Checking in to anything

A series of tweets from three years ago this evening as I rode a bus uptown in the rain:

I see merit in the idea of "checking in" to anything, even if only as a means of personal analytics. Coke, Mr. Pibb, M7 bus, umbrella.

August 22, 2010

Many find the idea tedious and/or invasive, but wouldn't you love a list of trending topics for your life?

August 22, 2010

Is it weird that I'm very accurately charting my location every time I tweet? Kinda. Is it awesome that you can follow my route uptown? YES.

August 22, 2010

Hot Potato worked along these lines but it was a little too cutesy, love it though I did. Timestamp ("now") and a noun. That's what I want.

August 22, 2010

Maybe a cloud of my current checks in. I finished my soda; X the item. A stack works fine for location but this has layers, like an ogre.

August 22, 2010

"Andy is at a bar with a stuffed tiger.

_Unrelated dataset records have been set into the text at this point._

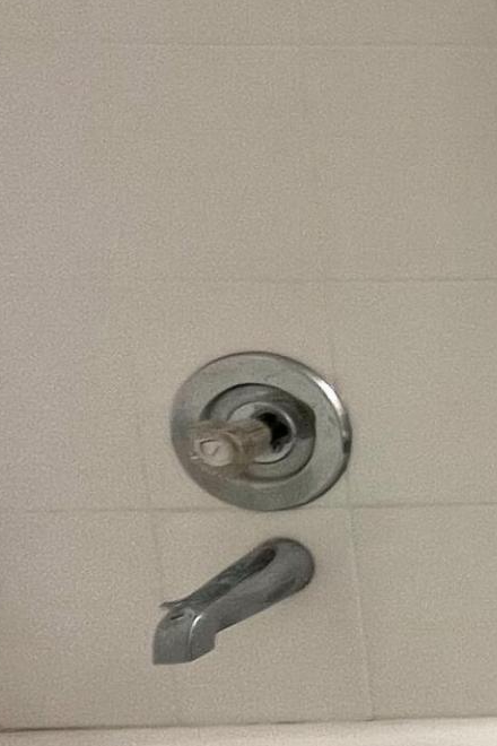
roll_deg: -1.0
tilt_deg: -8.5
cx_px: 1519
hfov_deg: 11.3
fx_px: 1222
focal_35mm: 59
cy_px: 85
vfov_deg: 32.4
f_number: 1.8
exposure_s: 1/120
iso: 32
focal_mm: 1.57
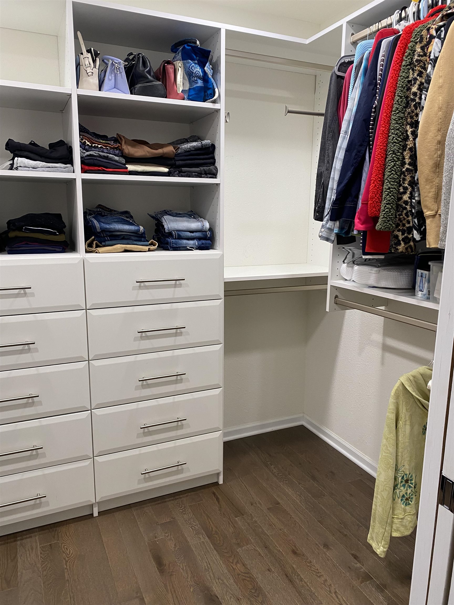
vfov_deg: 67.3
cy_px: 302
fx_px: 455
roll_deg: -0.1
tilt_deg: -10.4
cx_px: 227
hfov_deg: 53.1
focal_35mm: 26
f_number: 1.8
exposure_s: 1/60
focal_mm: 4.25
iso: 80
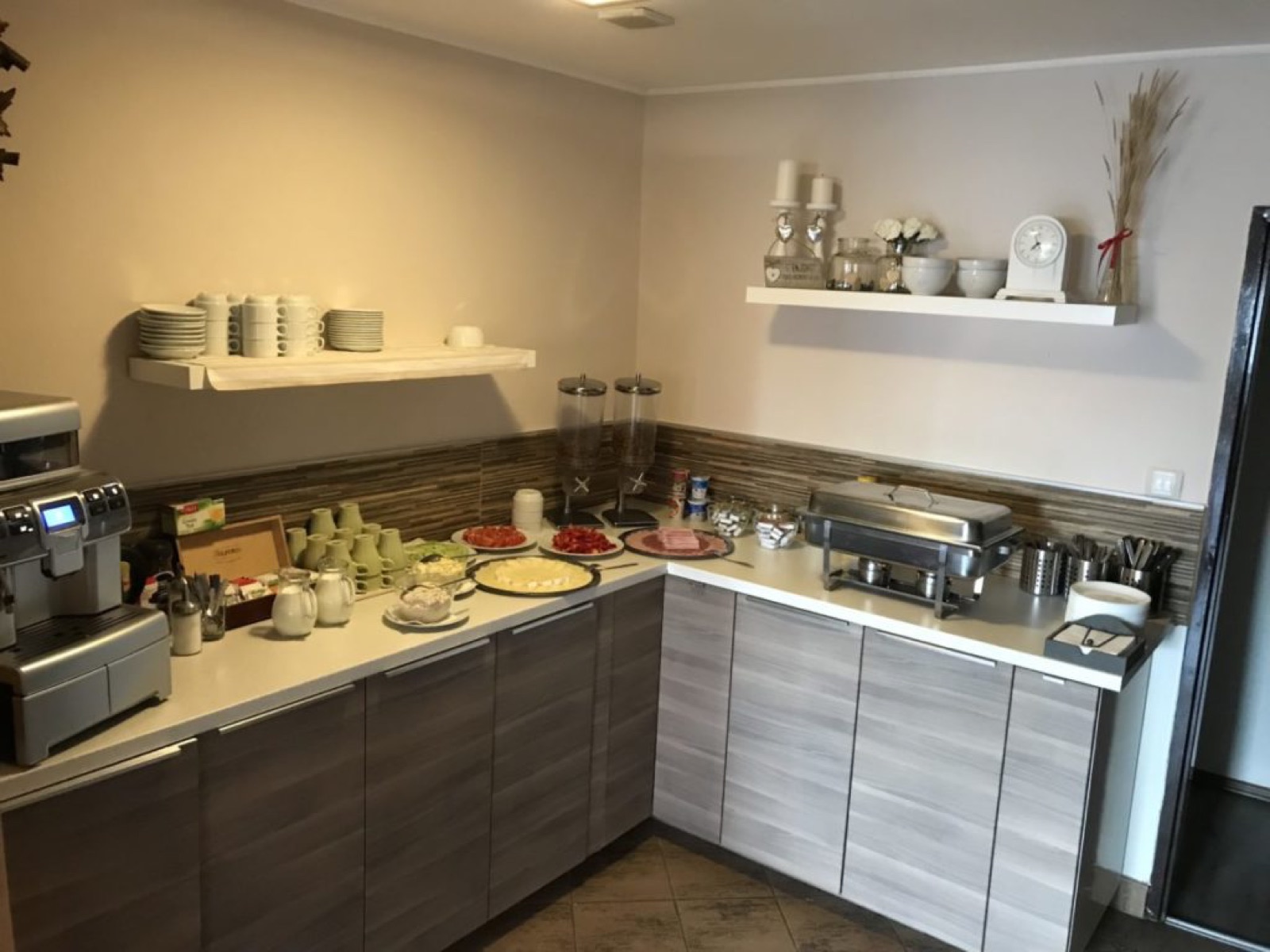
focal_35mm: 28
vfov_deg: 49.7
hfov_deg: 63.4
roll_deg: -3.3
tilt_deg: -10.5
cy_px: 476
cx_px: 635
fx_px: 1027
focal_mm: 3.99
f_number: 1.8
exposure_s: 1/9
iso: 100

What's that about?" I WISH things like this happened but venture capitalists don't care about wishes

August 23, 2010

I think what I am imagining is less checkining and more continuously-maintained self-tagging. But they aren't that different.

August 23, 2010

Have you ever looked back at a tweet of yours and wondered wtf you were on about? What if you could match statuses to self-tags? Context!

August 23, 2010

Removing my bus tag, adding "sopping wet"

August 23, 2010

Looking back, the idea seems utterly tedious but just as appealing. I've been using Moves very happily for the last couple months; its best feature is that it lives in the background, silently recording everywhere I go, and allowing me to finesse that information later if I choose to add details. I don't know how this might work with Andy's stuffed tiger. Maybe with something like Tile?